• What is expected:
Quote the material word for word, from its first line through the line containing "Are the bars horizontal?", including both of those lines.

• Data listing:
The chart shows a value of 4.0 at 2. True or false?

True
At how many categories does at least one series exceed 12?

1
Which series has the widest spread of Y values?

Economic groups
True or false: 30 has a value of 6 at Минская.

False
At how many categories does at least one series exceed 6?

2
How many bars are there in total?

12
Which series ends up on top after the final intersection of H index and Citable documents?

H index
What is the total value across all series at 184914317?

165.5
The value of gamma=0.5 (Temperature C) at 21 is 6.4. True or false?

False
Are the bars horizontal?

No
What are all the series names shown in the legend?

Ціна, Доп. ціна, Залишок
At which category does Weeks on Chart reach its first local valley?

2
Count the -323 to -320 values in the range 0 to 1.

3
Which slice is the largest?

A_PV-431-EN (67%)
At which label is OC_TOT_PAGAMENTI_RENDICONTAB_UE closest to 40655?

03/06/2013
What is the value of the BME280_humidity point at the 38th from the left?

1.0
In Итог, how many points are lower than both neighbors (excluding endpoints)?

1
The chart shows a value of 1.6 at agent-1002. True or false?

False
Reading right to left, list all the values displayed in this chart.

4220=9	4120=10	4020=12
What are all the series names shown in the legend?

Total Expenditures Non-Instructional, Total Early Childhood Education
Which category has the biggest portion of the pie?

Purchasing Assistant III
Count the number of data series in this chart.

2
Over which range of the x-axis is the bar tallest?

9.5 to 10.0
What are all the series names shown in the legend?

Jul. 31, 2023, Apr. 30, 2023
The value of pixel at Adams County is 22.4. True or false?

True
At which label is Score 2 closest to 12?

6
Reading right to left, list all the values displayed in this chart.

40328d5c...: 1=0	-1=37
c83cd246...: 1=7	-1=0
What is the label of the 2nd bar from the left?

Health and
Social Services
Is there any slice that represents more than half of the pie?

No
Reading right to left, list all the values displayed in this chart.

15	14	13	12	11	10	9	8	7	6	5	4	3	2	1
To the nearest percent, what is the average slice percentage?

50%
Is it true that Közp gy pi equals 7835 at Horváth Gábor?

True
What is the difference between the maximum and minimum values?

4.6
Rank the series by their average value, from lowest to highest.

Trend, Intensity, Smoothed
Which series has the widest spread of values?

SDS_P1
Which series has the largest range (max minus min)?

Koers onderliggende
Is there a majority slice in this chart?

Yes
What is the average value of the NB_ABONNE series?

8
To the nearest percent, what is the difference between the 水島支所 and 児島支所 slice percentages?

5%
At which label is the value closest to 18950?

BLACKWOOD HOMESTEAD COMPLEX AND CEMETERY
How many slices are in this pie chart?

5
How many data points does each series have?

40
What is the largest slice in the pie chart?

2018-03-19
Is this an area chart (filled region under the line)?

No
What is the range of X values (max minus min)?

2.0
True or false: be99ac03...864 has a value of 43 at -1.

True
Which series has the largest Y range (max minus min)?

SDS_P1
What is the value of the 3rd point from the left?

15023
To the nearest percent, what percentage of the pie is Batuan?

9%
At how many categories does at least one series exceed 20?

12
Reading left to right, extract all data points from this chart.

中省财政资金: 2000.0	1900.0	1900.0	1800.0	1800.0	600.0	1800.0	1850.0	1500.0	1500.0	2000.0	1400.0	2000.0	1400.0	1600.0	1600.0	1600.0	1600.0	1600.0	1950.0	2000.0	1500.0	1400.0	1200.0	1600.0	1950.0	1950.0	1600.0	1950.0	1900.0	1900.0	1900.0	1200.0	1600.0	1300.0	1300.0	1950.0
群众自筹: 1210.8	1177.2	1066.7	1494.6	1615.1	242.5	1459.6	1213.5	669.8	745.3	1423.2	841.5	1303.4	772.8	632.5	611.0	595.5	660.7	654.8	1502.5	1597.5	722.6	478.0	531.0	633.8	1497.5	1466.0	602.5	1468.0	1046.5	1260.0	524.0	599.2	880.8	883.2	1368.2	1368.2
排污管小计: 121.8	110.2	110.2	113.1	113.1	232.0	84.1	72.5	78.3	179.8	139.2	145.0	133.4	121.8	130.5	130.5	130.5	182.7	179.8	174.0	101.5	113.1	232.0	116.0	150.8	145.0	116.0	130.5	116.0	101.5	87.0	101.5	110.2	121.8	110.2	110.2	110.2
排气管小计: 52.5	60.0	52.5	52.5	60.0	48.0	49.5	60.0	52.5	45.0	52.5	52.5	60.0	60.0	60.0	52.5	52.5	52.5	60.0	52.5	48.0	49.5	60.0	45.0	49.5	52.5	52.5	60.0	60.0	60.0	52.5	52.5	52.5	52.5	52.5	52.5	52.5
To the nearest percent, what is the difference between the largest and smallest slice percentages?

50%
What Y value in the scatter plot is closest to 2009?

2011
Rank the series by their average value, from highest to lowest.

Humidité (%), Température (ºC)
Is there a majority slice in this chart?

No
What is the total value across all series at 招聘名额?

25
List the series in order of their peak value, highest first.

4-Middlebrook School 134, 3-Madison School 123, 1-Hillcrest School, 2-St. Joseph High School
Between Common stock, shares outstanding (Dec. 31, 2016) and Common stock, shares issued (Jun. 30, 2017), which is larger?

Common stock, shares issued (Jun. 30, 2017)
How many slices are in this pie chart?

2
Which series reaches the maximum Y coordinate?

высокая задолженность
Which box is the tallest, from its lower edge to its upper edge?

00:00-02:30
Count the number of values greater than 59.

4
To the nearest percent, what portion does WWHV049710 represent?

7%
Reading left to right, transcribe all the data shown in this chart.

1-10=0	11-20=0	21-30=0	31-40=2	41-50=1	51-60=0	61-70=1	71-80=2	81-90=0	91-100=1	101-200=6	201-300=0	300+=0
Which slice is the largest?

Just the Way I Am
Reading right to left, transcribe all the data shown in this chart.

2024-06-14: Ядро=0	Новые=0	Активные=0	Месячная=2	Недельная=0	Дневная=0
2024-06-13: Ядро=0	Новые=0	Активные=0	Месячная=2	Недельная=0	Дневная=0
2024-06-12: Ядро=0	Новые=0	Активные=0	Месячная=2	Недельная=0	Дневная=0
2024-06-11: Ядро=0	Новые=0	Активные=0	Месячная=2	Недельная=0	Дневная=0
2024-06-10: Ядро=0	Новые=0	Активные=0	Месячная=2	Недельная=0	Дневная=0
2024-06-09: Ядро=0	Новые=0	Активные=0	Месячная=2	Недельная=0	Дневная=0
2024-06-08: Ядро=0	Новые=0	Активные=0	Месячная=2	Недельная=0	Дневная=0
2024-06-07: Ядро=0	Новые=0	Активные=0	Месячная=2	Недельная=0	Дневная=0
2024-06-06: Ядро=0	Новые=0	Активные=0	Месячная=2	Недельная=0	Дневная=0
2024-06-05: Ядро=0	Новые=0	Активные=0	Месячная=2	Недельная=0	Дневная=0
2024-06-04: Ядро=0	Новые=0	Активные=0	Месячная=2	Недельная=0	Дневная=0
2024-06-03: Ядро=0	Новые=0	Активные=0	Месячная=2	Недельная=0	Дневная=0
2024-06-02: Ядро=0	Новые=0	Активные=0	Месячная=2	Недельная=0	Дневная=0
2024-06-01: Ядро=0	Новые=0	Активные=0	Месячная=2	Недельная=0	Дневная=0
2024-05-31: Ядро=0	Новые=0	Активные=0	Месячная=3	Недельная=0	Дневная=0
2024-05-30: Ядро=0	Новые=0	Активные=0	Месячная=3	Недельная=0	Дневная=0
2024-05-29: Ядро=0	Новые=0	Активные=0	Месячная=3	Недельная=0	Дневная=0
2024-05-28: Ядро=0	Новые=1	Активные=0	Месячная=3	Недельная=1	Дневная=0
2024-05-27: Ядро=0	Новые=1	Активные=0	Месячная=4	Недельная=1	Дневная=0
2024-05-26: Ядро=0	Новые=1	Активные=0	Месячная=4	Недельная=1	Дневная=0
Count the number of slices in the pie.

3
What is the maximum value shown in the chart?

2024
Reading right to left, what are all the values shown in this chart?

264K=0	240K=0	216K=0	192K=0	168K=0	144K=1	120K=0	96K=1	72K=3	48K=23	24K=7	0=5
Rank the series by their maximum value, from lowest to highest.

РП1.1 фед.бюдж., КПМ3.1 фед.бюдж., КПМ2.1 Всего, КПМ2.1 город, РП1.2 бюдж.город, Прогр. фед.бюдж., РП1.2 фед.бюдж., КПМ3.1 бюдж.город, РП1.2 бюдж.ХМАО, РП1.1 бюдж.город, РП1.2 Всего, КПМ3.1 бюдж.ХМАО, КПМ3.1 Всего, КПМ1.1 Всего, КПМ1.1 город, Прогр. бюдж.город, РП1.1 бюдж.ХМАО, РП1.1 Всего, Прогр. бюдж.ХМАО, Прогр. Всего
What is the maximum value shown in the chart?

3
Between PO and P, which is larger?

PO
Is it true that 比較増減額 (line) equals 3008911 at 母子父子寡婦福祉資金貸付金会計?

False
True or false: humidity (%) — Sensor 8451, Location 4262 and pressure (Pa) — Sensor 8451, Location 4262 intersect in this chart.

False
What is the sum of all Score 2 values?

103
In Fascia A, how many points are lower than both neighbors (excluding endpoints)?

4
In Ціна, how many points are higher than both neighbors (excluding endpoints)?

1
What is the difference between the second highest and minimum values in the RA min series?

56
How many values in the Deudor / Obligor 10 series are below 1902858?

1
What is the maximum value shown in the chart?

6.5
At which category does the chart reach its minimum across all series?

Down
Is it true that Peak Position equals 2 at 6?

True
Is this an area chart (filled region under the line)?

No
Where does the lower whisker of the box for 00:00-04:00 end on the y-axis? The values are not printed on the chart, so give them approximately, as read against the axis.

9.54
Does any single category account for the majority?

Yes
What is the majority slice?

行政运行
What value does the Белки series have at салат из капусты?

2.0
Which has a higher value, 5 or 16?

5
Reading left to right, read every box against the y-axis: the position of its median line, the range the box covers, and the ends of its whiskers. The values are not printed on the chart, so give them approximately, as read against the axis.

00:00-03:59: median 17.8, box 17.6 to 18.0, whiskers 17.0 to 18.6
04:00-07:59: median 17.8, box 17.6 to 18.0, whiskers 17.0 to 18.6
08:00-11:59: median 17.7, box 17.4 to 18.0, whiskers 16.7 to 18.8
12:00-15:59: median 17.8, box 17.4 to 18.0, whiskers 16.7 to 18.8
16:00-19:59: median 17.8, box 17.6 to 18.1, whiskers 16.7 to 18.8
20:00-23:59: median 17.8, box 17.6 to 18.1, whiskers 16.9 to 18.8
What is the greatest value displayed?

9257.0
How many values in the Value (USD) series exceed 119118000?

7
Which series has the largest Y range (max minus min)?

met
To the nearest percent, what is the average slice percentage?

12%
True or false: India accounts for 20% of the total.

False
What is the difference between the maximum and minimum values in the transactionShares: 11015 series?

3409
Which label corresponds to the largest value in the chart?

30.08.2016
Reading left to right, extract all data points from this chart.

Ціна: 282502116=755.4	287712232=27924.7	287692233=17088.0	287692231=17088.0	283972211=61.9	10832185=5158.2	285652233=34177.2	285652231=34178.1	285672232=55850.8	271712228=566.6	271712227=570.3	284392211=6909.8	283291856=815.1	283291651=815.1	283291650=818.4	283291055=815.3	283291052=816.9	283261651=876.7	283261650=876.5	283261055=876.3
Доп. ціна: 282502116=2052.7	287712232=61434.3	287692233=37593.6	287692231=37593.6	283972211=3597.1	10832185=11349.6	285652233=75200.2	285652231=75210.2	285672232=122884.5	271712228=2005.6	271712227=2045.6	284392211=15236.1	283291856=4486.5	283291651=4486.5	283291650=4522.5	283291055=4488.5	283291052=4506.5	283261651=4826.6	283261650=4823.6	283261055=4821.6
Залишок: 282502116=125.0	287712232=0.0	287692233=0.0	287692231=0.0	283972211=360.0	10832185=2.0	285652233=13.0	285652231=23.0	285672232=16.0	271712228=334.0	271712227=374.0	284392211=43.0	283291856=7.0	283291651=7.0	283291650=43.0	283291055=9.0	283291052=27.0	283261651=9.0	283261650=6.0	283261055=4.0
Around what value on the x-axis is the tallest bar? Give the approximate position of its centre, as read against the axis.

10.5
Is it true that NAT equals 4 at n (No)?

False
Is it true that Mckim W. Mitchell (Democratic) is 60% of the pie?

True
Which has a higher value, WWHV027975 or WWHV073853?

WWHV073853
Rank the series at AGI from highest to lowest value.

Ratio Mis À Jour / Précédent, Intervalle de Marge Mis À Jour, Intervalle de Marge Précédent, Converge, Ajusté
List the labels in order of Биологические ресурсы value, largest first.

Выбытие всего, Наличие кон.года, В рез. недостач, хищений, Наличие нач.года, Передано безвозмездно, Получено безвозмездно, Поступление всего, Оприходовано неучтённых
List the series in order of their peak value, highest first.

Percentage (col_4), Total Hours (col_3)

• Solution:
The chart shows a value of 4.0 at 2. True or false?

True
At how many categories does at least one series exceed 12?

1
Which series has the widest spread of Y values?

Economic groups
True or false: 30 has a value of 6 at Минская.

False
At how many categories does at least one series exceed 6?

2
How many bars are there in total?

12
Which series ends up on top after the final intersection of H index and Citable documents?

H index
What is the total value across all series at 184914317?

165.5
The value of gamma=0.5 (Temperature C) at 21 is 6.4. True or false?

False
Are the bars horizontal?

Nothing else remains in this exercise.